Yesterday’s Trading Activity – Ever-increasing Geopolitical Worries Tough for Markets to Swallow: U.S. stocks sold off sharply Thursday as markets’ uneasiness about tensions between the U.S. and North Korea continued to accelerate. Markets were on edge all of Thursday but the risk-off sentiment peaked after President Trump’s latest retort to North Korea’s plan for a potential strike on Guam. President Trump said his previous statement of “fire and fury” maybe “wasn’t tough enough” and added that “things will happen to [North Korea] like they never thought possible” if they attack the U.S. or one of its allies. Stocks, already down notably for the day, fell even further to close at their daily lows. The Dow fell 0.9%, the S&P tumbled 1.5%, and the Nasdaq plunged 2.1%; all were the worst performances since May 17, the day after a NYT article alleged the President had asked former FBI Director Comey to call off an investigation into Michael Flynn. The risk-off tone was clear in other markets as well with Treasury yields ending near daily lows, the Japanese Yen surging to its strongest level since June 14, and gold climbing to a more-than-two-month high. On the day, the 2-year yield fell 1.2 bps to 1.33% as the 10-year yield dropped 4.2 bps to 2.20%, leaving the curve the flattest between the two maturities since June 28.
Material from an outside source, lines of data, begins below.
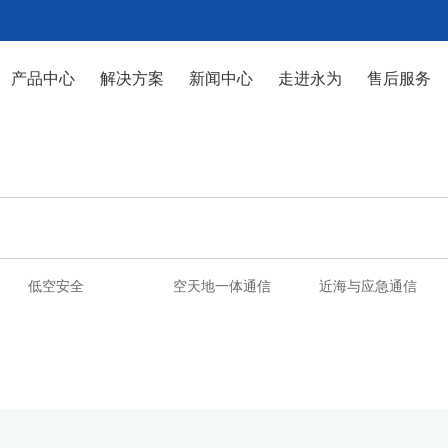
产品中心
解决方案
新闻中心
走进永为
售后服务
低空安全
空天地一体通信
近海与应急通信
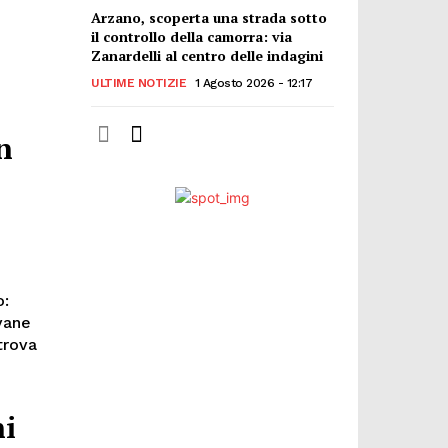
Arzano, scoperta una strada sotto
il controllo della camorra: via
Zanardelli al centro delle indagini
ULTIME NOTIZIE
1 Agosto 2026 - 12:17
n
o:
vane
 trova
ni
Dudley Expects Near-Term Weakness in Inflation to Diminish in 2018: NY Fed President Dudley said Thursday that, while he expects inflation to remain weak over the near term, he does believe it will move back towards 2% over the medium term. He expects the weakness to persist until “some of these very low readings drop out of the statistics six to ten months from now”, a reference to the certain transitory factors that the Fed has indicated have caused the downturn in 2017. However, moderate economic growth, additional tightening of the labor market, and the Dollar’s doldrums should push inflation higher in 2018.